West Virginia In the 2010 spring gobbler season, hunters took 10,006 bearded turkeys, which is two percent more than the 9,787 taken in 2009. The top three counties in 2010 were: Mason, 536; Marshall, 316 and Putnum, 315. China In westernmost Xinjiang Province, authorities have enlisted silver foxes to battle a plague of rats that have damaged vast expanses of grassland. Silver foxes were chosen because of their ability to run, hunt and live under the harsh conditions found on the prairie. Rat numbers have dropped by 70 percent in one area where the foxes were released. Montana During the state’s first regulated wolf hunt, in the fall of 2009, 72 of the 15,603 hunters who purchased a wolf license were successful. The season was closed when hunters were nearing the quota of 75 set by the Fish, Wildlife and Parks Department the previous summer. The average weight of adult wolves harvested was 97 pounds; the largest was 117 pounds.
Africa Decades of animal monitoring indicates that the populations of large animals in some of the continent’s wildlife sanctuaries have plummeted over a 35-year period.
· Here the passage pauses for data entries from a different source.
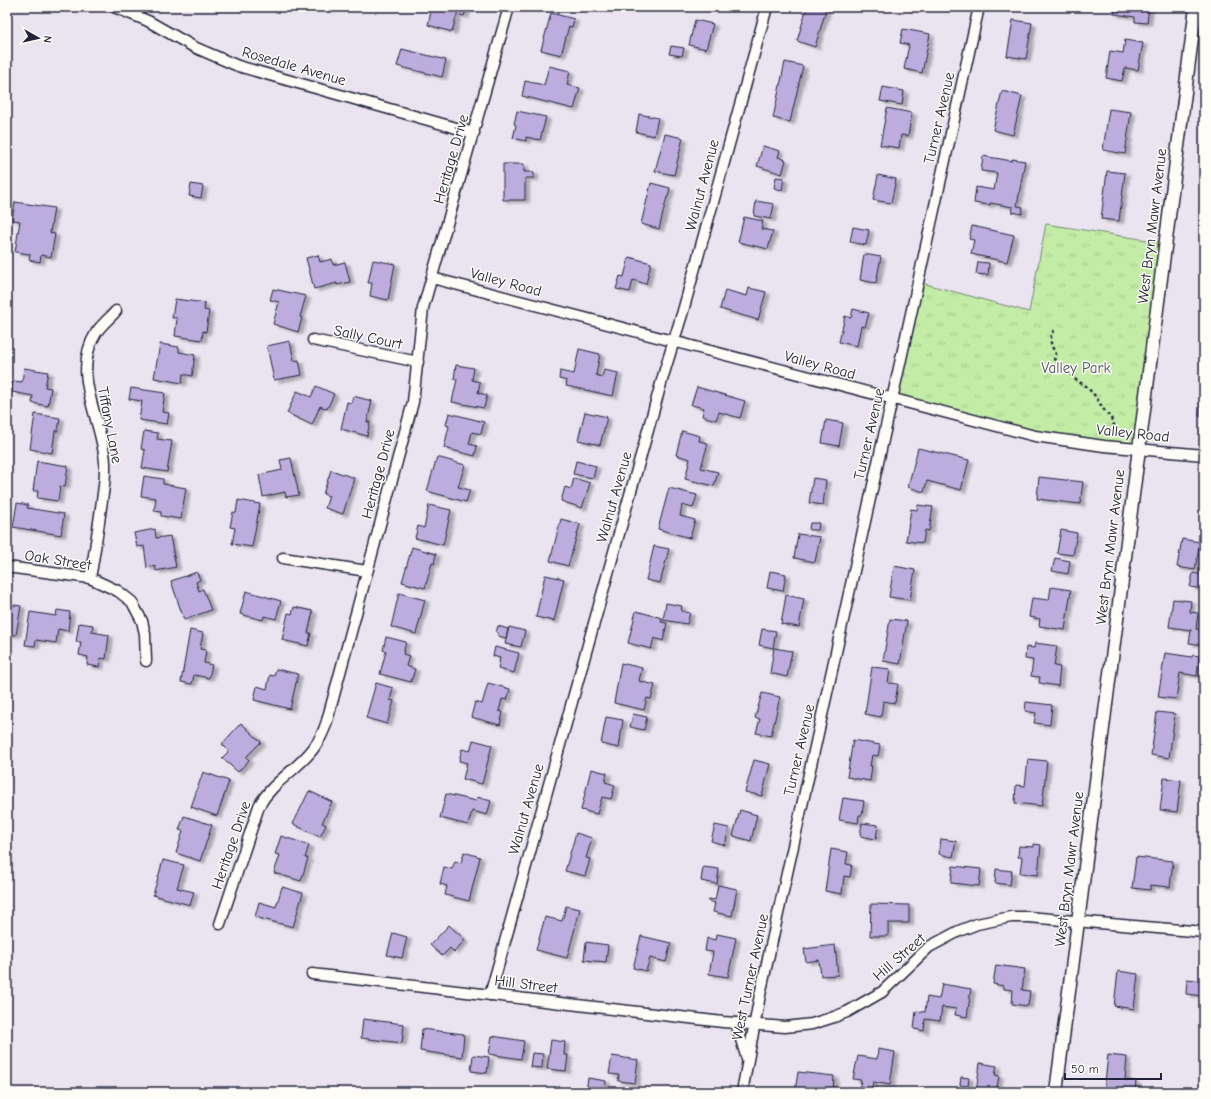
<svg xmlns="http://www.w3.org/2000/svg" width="1211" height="1099" font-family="'Comic Neue',sans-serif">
<defs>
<pattern id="park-tufts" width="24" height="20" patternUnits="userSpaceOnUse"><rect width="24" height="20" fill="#c3eca7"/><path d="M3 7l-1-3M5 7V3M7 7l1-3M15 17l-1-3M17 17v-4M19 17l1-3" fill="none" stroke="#a7ca91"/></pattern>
<filter id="shadow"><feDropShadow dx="4.5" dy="2.5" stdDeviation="1" flood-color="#0004"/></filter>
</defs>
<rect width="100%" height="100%" fill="#eae4f0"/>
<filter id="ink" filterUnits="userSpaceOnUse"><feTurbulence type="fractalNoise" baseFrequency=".025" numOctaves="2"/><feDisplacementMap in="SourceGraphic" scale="8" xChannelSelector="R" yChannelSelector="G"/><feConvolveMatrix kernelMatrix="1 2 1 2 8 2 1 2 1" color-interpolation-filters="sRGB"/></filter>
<g filter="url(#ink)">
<path fill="url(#park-tufts)" stroke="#728771" d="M1046,224L1166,243L1139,450L1035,436L892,399L918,282L1029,312Z"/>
<g fill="#bcadde" stroke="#22223b" filter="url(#shadow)">
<path d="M432,7H467L464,16L457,14L452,32L428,25Z"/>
<path d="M807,7H815L826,10L815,47L797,41Z"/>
<path d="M1115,7H1149L1147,23L1135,22V17L1114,14Z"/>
<path d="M551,13L574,19L572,27L569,26L561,55L541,50Z"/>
<path d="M695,20L713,24L706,49L689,45Z"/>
<path d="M1013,20L1032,23L1026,59L1007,56Z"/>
<path d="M903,29L930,34L922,73L904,69L909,45L900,43Z"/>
<path d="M1125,40L1143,43L1138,70L1125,68L1122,81L1106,78L1110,51L1123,53Z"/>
<path d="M671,46L684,48L682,56L669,54Z"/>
<path d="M402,49L446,60L442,77L397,66Z"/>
<path d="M785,62L803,66L790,122L773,118Z"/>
<path d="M549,66L570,71L567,85L580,88L574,109L522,96L525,81L544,85Z"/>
<path d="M883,87L904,91L902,105L880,101Z"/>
<path d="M1002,91L1022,96L1013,135L993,130Z"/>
<path d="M887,108L912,113L908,136L901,135L899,148L880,145Z"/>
<path d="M1109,109L1131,112L1125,154L1103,150Z"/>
<path d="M517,111L546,117L540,140L526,137V141L513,138L516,125L514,124Z"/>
<path d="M639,114L658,118L654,136L636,132Z"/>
<path d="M665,134L683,138L674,175L655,171Z"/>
<path d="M763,146L780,151L778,157L786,160L782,174L757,166Z"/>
<path d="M983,156L1012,161V159L1025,161L1017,206L1023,207L1022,214L1012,212L1013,207L990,203V205L974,203L976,187L994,190L997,173L981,171Z"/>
<path d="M503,164H524V172H534V178H525V200H503Z"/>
<path d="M1107,171L1125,173L1119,221L1101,219Z"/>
<path d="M878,175L896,179L891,203L873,200Z"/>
<path d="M776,177L784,178L782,190L774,188Z"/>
<path d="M651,183L670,188L668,197H667L659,229L641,224Z"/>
<path d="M191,184L203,186L201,198L189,196Z"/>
<path d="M756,201L774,204L771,219L754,216Z"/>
<path d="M15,202L54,208L50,233L55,234L51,257L41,255L40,262L29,260L30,254L15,252L20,221L12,220Z"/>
<path d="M744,217L763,221L761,229L773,231L768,249L738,242Z"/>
<path d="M972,226L1014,235L1007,262L971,254L974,240L969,239Z"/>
<path d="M853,227L869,230L866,245L850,242Z"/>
<path d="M864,254L881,257L876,283L860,280Z"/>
<path d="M318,255L320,262L332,259L333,265L345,262L350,282L337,285V283L314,289L306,258Z"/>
<path d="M629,257L651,263L646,284L633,280L630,292L616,289L620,276L624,277Z"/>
<path d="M373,260L395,264L388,300L370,296L372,283H368Z"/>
<path d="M978,262L989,263L988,275L976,274Z"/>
<path d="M749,288L766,292L758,320L720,309L725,290L747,296Z"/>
<path d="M273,289L306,296L300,317L302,318L298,332L273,324L279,302L270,300Z"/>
<path d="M175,299L205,303L204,310L209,311L206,332L203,331L202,340L175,336L177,318H172Z"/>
<path d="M853,309L869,313L865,327L861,326L857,346L839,342L845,316L851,318Z"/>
<path d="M1203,324H1204V349L1201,348Z"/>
<path d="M290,341L294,361L299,360L302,375L274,380L267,346Z"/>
<path d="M160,344L179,347V352L195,355L192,376L183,374L182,383L154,378Z"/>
<path d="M579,349L600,354L596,375L602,377L604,370L618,373L613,396L566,386L567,381L559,379L560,371L574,374Z"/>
<path d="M456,365L474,368L472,380L480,382L478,393L487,395L484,408L452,402L457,379H454Z"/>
<path d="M24,368L48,372L45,387L51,388L48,406L32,403L33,396L12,392L13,381L22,382Z"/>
<path d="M316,386L334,394L327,409L320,406L312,425L287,413L297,391L311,397Z"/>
<path d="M697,387L745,401L740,418L719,412L716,420L702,416L704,408L691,405Z"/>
<path d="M131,388L165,393L162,412L169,413L167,424L139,420L142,401L129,399Z"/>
<path d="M353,396L372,401L367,422H370L367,436L341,429L347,402L351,403Z"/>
<path d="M1201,402L1204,403V417L1199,416Z"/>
<path d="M585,412L607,417L600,445L578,440Z"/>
<path d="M449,413L484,422L481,434L472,432L469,444L477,446L475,456L444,448L449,426L446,425Z"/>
<path d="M35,414L60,418L58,431H55L52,453L30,449Z"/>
<path d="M826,420L843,423L839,446L822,443Z"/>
<path d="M144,431L158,433L157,439L172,441L167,472L142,468L145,450L141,449Z"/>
<path d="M682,431L700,436L699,441L708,443L701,468L718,472L714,486L685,479L690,459L676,455Z"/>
<path d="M918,448L969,460L961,490L927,481L924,492L908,487Z"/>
<path d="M437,457L465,465L458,487L470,490L466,502L427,491Z"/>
<path d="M291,458L299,495L286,497L285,492L263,497L259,475L282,470L280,460Z"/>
<path d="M37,461L68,466L65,487L60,486L58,501L37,498L38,491H33Z"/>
<path d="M576,461L596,466L593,478L573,474Z"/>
<path d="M331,470L354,478L343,514L325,508L329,496L323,494Z"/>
<path d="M144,476L163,479V484L186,488L181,519L161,516V512L154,511L156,498L141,496Z"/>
<path d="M1039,477L1083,482L1080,504L1037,499Z"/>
<path d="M574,478L590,483L582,508L561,501L565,487L571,489Z"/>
<path d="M813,478L826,480L823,505L809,503Z"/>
<path d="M669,488L697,495L693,508L682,505L680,516L695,520L690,538L658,529Z"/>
<path d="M238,500L260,504L252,547L232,544L235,528L230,527L233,512L236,513Z"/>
<path d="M17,503L28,505L27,508L64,514L61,535L13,527Z"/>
<path d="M429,505L451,510L443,545L415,538L418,526L424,528Z"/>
<path d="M918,505L933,507L929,531L925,530L923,543L906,541L911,509L917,510Z"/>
<path d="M561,519L580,524L568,566L550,561Z"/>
<path d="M810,523H819L818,530H809Z"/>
<path d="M155,529L156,538L170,536L176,567L156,571L155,566L147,568L144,546L137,547L134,533Z"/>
<path d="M1061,530L1077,533L1073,555L1057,553Z"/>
<path d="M798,534L820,537L815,562L794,558Z"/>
<path d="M1182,539L1200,542L1195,570L1177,567Z"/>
<path d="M654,546L669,549L660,583L646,580Z"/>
<path d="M412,547L436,554L434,564L432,563L425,588L402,582Z"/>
<path d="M1055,558L1070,561L1068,574L1052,571Z"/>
<path d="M894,566L915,570L910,600L889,597Z"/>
<path d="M770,571L786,574L783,591L767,588Z"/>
<path d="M197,572L200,580L196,582L199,591L203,589L211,610L184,620L171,581Z"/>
<path d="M1193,573L1204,575V589L1190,587Z"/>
<path d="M545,575L564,579L554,621L536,617Z"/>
<path d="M1051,587L1071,590L1065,630L1039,626L1040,619L1029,617L1032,598L1049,600Z"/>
<path d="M246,591L281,601L276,619L264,616L263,620L240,614Z"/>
<path d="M399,593L425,600L416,634L391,627Z"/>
<path d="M786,595L804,599L799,627L781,624Z"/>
<path d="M1173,599L1191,601L1190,612L1198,613L1196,629L1204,630L1203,645L1189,643L1191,630L1169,627Z"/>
<path d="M666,603L682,606L681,611L690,613L687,624L663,620Z"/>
<path d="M7,604L21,606L16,635L7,634Z"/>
<path d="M294,607L313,611L308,633H311L308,646L282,640L288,613L292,614Z"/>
<path d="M57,610L70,612L68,631L58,629L56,643L36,640L35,646L25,645L30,612L56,616Z"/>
<path d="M636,611L662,618L661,622L667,623L663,641L654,638L651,649L628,643Z"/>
<path d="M890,619L907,621L900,664L883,661Z"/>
<path d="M79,623L93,625L92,632L109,635L106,659L100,658L99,667L87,665L88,657L79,655L81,642H76Z"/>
<path d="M498,626L508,629L506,638L498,636V633L496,632Z"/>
<path d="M509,627L525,631L521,647L505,644Z"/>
<path d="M762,629L776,631L773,648L759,645Z"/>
<path d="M190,630L203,633L200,649L206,650L204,663L212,665L209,678L194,675L192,684L181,682Z"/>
<path d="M386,637L406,642L403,654L409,656L406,666L415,669L411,682L380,674L386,651L383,650Z"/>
<path d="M1035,643L1057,646L1054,666L1060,667L1058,686L1039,683L1040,677L1031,676L1033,660L1025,659L1026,647L1034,648Z"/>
<path d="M495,647L519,653L514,673L498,669L500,658L493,656Z"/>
<path d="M774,648L792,651L787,677L770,673Z"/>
<path d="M1165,653L1192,657L1193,655L1199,656L1197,676L1180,673L1176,699L1158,697Z"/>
<path d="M621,663L642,668L639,681L655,685L651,699L647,698L644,710L614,703Z"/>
<path d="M872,667L890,669L888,683L898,684L895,703L883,701L881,717L865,714Z"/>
<path d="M276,669L298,674L290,709L254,700L257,686L267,689L270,675L274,676Z"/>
<path d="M376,683L393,688L390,700L394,701L387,724L366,718Z"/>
<path d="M488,683L510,689L507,700L502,699L499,711L503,712L500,725L471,717L475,702L482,704Z"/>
<path d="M762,693L780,697L771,736L756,733L760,719L755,718Z"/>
<path d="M1026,702L1052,705L1050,725L1034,723L1036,713L1025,711Z"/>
<path d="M1157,712L1175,714L1169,758L1151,755Z"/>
<path d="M633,714L647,717L644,730L630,727Z"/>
<path d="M606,717L623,720L619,748L601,744Z"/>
<path d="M241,723L261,742L246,757L249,760L238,772L222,758L229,751L222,744Z"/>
<path d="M473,740L492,745L482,784L463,779L467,763L459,761L462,749L470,751Z"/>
<path d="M853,740L880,745L878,756L872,755L870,766H872L870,781L847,777Z"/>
<path d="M1028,759L1047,761L1042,806L1015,803L1016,785L1025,786Z"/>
<path d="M754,760L770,764L762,796L745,792Z"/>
<path d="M591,769L607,773L605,782L615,785L611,799L602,797L597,814L581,810Z"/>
<path d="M203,772L229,781L217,816L191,807Z"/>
<path d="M1164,778L1181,780L1177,812L1160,810Z"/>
<path d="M309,791L332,802L322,823L326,825L320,837L293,824Z"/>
<path d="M446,794L476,801L477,797L491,801L487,815L472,811L468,825L440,818Z"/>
<path d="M843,798L864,801L862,815H859L858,823L839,820Z"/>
<path d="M740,810L757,815L751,841L733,836Z"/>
<path d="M184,816L212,825L200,861L176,853L183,831L179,830Z"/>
<path d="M862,823L878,825L876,839L860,836Z"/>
<path d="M715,825L729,828L725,845L711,841Z"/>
<path d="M576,833L592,838L586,858L590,859L585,876L565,871Z"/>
<path d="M281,836L309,845L305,858H308L301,881L274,873L280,855L275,854Z"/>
<path d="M941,839L956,841L953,857L939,854Z"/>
<path d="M1034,844L1041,845L1038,875L1020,873L1022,857H1018L1019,846L1034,847Z"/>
<path d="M831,849L848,852L846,864L852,865L850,877L844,876L842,894L825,891Z"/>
<path d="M464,852L480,857L469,901L445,895L447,886L440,884L444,867L452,869L455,861L461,863Z"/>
<path d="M1136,857L1173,861L1170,887L1150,885V890L1132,888Z"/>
<path d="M163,860L184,865L177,888L194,892L190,905L153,895Z"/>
<path d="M953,866L981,869L979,886L951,883Z"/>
<path d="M703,867L719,869L717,884L701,881Z"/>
<path d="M996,869L1012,871L1010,885L995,883Z"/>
<path d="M718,885L737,889L732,916L713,912L715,903L708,901L709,899L715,900Z"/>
<path d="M282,887L303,893L293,927L255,917L259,902L276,907Z"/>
<path d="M871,904L909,905V923H888V936H870Z"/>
<path d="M566,906L580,909L567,958L536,950L545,917L562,921Z"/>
<path d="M449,925L465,940L454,952L450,948L442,956L430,945Z"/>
<path d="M393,933L407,937L402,958L387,955Z"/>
<path d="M717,934L736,938L728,977L709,974L713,952L705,951L707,938L716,940Z"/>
<path d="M641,936L671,943L666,962L650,958L646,971L633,968Z"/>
<path d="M586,942L608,945L606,962L584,960Z"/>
<path d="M835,945L838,975L821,976L819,960L806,962L804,949Z"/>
<path d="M996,965L1025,969L1022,990L1030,991L1028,1006L1012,1004L1013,990L1004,989V986L993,984Z"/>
<path d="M1118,971L1138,974L1134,1009L1114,1006Z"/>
<path d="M1187,979L1204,981V996L1186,994Z"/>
<path d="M942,984L971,989L967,1017L955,1015L956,1009L942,1007L940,1021L925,1019L924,1031L914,1029L916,1011L925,1012L927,997L939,999Z"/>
<path d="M363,1019L404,1024L402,1043L361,1038Z"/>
<path d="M422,1029L464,1034L462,1057L420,1051Z"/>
<path d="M492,1036L524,1041L521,1059L489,1054Z"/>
<path d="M551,1040L565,1042L564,1055H568L566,1071L547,1069Z"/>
<path d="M878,1049L895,1052L890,1085L873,1082L871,1092L859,1090L861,1080L853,1079L858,1056L877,1059Z"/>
<path d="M532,1053L543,1054L542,1068L530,1067Z"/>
<path d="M473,1055L489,1057L487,1073L471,1071Z"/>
<path d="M1108,1055L1127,1057L1125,1080L1136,1081L1135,1092H1104Z"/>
<path d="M612,1056L638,1060L635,1083L618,1081L619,1075L609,1074Z"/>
<path d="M980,1063L997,1066L995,1075L999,1076L996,1092H976Z"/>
<path d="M798,1072L834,1076L833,1092H795Z"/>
<path d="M961,1077L969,1078L968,1086L960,1085Z"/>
<path d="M588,1078L606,1081L605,1092L586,1091Z"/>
</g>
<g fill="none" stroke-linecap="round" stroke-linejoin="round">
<g stroke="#22223b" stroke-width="13">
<g id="minor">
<path d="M114,7L148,21L194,47L238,66L474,133"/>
<path d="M432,278L1035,436L1104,446L1204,455"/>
<path d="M313,340L418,362"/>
<path d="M283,558L367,571"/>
<path d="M7,567L90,578L118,591L132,602L142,621L145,634L146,661"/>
<path d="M90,578C94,557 97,536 100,515C102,498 106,481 105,463C103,420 70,375 96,333C101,325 110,318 116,311"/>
<path d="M220,924L259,806C272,782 297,770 313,749C319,741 324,731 327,721L413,402L423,308L509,7"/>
<path d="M312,974L723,1022L785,1027L812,1024L834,1017L847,1012L882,992L929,947L959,931L977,924L1011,917H1028L1204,932"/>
<path d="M490,995L664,373L683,311L767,7"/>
<path d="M736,1023L747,1059"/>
<path d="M742,1092L760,995L979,7"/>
</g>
</g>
<g stroke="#22223b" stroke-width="15">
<path id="tertiary" d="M1056,1092L1196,7"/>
</g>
<path stroke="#22223b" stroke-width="2.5" stroke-dasharray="3 3" stroke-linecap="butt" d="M1054,330C1048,339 1051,346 1056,354L1054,359L1077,381L1086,386L1095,396L1104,410L1111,418L1114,425V433"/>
<use href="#minor" stroke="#fdfcf7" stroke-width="10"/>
<use href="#tertiary" stroke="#fdfcf7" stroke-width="12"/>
</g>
</g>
<g text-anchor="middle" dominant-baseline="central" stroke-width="3" stroke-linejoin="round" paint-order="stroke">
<g font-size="15" fill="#22223b" stroke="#fdfcf7">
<text transform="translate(294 66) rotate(16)">Rosedale Avenue</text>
<text transform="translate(939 118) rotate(-77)">Turner Avenue</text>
<text transform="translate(451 159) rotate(-74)">Heritage Drive</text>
<text transform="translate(702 185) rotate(-75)">Walnut Avenue</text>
<text transform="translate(1152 226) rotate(-83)">West Bryn Mawr Avenue</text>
<text transform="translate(506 282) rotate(15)">Valley Road</text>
<text transform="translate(368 337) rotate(12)">Sally Court</text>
<text transform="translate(820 365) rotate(15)">Valley Road</text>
<text transform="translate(110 425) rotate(79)">Tiffany Lane</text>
<text transform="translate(1133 433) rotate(6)">Valley Road</text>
<text transform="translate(869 434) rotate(-77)">Turner Avenue</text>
<text transform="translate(378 474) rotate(-75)">Heritage Drive</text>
<text transform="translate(614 497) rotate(-74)">Walnut Avenue</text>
<text transform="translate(1110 547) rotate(-83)">West Bryn Mawr Avenue</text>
<text transform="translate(58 560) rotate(9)">Oak Street</text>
<text transform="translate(799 750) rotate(-77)">Turner Avenue</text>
<text transform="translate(526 809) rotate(-74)">Walnut Avenue</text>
<text transform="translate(231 845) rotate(-71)">Heritage Drive</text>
<text transform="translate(1069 869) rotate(-83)">West Bryn Mawr Avenue</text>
<text transform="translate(899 957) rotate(-41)">Hill Street</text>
<text transform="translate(750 977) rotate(-78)">West Turner Avenue</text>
<text transform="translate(526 984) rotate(7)">Hill Street</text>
</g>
<g font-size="15" fill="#4a5456" stroke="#fdfcf7">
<text x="1076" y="368">Valley Park</text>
</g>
</g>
<rect width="1211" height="1099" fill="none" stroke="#fdfcf7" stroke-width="24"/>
<rect x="12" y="12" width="1187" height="1075" fill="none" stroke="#22223b" stroke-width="1.5" filter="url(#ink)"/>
<g transform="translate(38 38) rotate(98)" stroke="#fdfcf7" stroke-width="3" paint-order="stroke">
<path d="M0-3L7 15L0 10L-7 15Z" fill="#22223b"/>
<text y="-6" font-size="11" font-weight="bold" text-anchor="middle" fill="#22223b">N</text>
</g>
<path d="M1065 1073v6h96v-6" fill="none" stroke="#22223b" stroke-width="2"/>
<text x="1071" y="1073" font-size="12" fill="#22223b" stroke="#fdfcf7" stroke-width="3" paint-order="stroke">50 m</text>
</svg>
The largest decline was found in West Africa, where an 85 percent loss was measured between 1970 and 2005 by researchers from the Zoological Society of London and Cambridge University. The number of the “Big Five,” lions, leopards, elephants, buffalo and rhinos, has dropped 50 to 60 percent in East Africa’s national parks, including the Serengeti and Masai Mara. The populations of some wild animals in southern Africa, however, are growing, due to better management and greater financial resources to protect wildlife.